Extracted data entries:
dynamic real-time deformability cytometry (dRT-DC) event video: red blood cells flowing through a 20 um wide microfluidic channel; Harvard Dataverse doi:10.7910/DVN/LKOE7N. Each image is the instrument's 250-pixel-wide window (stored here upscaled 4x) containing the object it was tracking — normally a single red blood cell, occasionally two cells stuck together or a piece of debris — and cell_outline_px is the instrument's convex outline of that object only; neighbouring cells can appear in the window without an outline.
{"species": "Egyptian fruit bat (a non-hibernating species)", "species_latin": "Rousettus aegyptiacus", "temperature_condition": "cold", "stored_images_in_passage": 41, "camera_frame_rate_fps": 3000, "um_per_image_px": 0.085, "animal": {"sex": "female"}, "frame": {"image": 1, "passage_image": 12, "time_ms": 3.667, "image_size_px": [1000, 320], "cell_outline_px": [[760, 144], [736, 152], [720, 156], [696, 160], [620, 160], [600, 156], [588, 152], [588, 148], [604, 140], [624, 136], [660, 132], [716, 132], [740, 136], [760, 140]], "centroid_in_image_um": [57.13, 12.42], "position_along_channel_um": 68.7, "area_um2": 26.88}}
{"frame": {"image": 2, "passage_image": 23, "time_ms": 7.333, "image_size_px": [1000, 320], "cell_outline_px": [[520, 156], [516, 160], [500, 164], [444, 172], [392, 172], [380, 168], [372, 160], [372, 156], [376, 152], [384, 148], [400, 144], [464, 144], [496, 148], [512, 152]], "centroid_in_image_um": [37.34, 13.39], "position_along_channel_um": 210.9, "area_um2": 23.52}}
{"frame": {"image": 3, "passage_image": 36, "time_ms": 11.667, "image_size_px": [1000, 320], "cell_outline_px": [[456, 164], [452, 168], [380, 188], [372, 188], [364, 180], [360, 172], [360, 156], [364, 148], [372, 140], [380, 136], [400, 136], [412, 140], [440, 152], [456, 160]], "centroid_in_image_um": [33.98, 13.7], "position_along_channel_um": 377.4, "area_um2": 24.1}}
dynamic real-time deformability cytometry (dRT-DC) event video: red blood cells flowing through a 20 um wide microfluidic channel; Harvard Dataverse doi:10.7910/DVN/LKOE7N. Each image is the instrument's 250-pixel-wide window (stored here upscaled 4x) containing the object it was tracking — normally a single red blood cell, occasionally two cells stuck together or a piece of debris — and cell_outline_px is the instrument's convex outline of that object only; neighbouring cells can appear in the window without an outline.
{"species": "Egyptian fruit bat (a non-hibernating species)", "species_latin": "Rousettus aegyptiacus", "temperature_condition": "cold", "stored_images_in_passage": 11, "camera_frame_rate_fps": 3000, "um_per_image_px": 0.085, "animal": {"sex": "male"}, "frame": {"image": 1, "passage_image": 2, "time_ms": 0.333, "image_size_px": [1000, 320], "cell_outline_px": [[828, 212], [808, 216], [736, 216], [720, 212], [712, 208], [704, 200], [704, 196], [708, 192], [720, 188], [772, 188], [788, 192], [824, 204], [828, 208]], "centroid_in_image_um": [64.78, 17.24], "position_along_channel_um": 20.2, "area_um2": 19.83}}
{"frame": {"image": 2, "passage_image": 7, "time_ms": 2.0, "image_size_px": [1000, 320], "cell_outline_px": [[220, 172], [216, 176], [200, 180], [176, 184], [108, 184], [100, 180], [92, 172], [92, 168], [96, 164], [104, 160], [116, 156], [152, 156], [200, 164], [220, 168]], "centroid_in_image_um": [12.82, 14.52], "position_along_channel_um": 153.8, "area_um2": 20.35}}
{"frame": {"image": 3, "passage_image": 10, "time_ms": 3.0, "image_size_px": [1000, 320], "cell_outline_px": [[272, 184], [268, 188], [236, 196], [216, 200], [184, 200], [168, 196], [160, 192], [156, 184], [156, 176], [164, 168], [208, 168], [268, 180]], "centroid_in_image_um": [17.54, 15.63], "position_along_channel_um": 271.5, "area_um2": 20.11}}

WHAT YOU HAVE TO DO: Return all the data above once more, precisely as given.

COMPLETE ANSWER:
dynamic real-time deformability cytometry (dRT-DC) event video: red blood cells flowing through a 20 um wide microfluidic channel; Harvard Dataverse doi:10.7910/DVN/LKOE7N. Each image is the instrument's 250-pixel-wide window (stored here upscaled 4x) containing the object it was tracking — normally a single red blood cell, occasionally two cells stuck together or a piece of debris — and cell_outline_px is the instrument's convex outline of that object only; neighbouring cells can appear in the window without an outline.
{"species": "Egyptian fruit bat (a non-hibernating species)", "species_latin": "Rousettus aegyptiacus", "temperature_condition": "cold", "stored_images_in_passage": 41, "camera_frame_rate_fps": 3000, "um_per_image_px": 0.085, "animal": {"sex": "female"}, "frame": {"image": 1, "passage_image": 12, "time_ms": 3.667, "image_size_px": [1000, 320], "cell_outline_px": [[760, 144], [736, 152], [720, 156], [696, 160], [620, 160], [600, 156], [588, 152], [588, 148], [604, 140], [624, 136], [660, 132], [716, 132], [740, 136], [760, 140]], "centroid_in_image_um": [57.13, 12.42], "position_along_channel_um": 68.7, "area_um2": 26.88}}
{"frame": {"image": 2, "passage_image": 23, "time_ms": 7.333, "image_size_px": [1000, 320], "cell_outline_px": [[520, 156], [516, 160], [500, 164], [444, 172], [392, 172], [380, 168], [372, 160], [372, 156], [376, 152], [384, 148], [400, 144], [464, 144], [496, 148], [512, 152]], "centroid_in_image_um": [37.34, 13.39], "position_along_channel_um": 210.9, "area_um2": 23.52}}
{"frame": {"image": 3, "passage_image": 36, "time_ms": 11.667, "image_size_px": [1000, 320], "cell_outline_px": [[456, 164], [452, 168], [380, 188], [372, 188], [364, 180], [360, 172], [360, 156], [364, 148], [372, 140], [380, 136], [400, 136], [412, 140], [440, 152], [456, 160]], "centroid_in_image_um": [33.98, 13.7], "position_along_channel_um": 377.4, "area_um2": 24.1}}
dynamic real-time deformability cytometry (dRT-DC) event video: red blood cells flowing through a 20 um wide microfluidic channel; Harvard Dataverse doi:10.7910/DVN/LKOE7N. Each image is the instrument's 250-pixel-wide window (stored here upscaled 4x) containing the object it was tracking — normally a single red blood cell, occasionally two cells stuck together or a piece of debris — and cell_outline_px is the instrument's convex outline of that object only; neighbouring cells can appear in the window without an outline.
{"species": "Egyptian fruit bat (a non-hibernating species)", "species_latin": "Rousettus aegyptiacus", "temperature_condition": "cold", "stored_images_in_passage": 11, "camera_frame_rate_fps": 3000, "um_per_image_px": 0.085, "animal": {"sex": "male"}, "frame": {"image": 1, "passage_image": 2, "time_ms": 0.333, "image_size_px": [1000, 320], "cell_outline_px": [[828, 212], [808, 216], [736, 216], [720, 212], [712, 208], [704, 200], [704, 196], [708, 192], [720, 188], [772, 188], [788, 192], [824, 204], [828, 208]], "centroid_in_image_um": [64.78, 17.24], "position_along_channel_um": 20.2, "area_um2": 19.83}}
{"frame": {"image": 2, "passage_image": 7, "time_ms": 2.0, "image_size_px": [1000, 320], "cell_outline_px": [[220, 172], [216, 176], [200, 180], [176, 184], [108, 184], [100, 180], [92, 172], [92, 168], [96, 164], [104, 160], [116, 156], [152, 156], [200, 164], [220, 168]], "centroid_in_image_um": [12.82, 14.52], "position_along_channel_um": 153.8, "area_um2": 20.35}}
{"frame": {"image": 3, "passage_image": 10, "time_ms": 3.0, "image_size_px": [1000, 320], "cell_outline_px": [[272, 184], [268, 188], [236, 196], [216, 200], [184, 200], [168, 196], [160, 192], [156, 184], [156, 176], [164, 168], [208, 168], [268, 180]], "centroid_in_image_um": [17.54, 15.63], "position_along_channel_um": 271.5, "area_um2": 20.11}}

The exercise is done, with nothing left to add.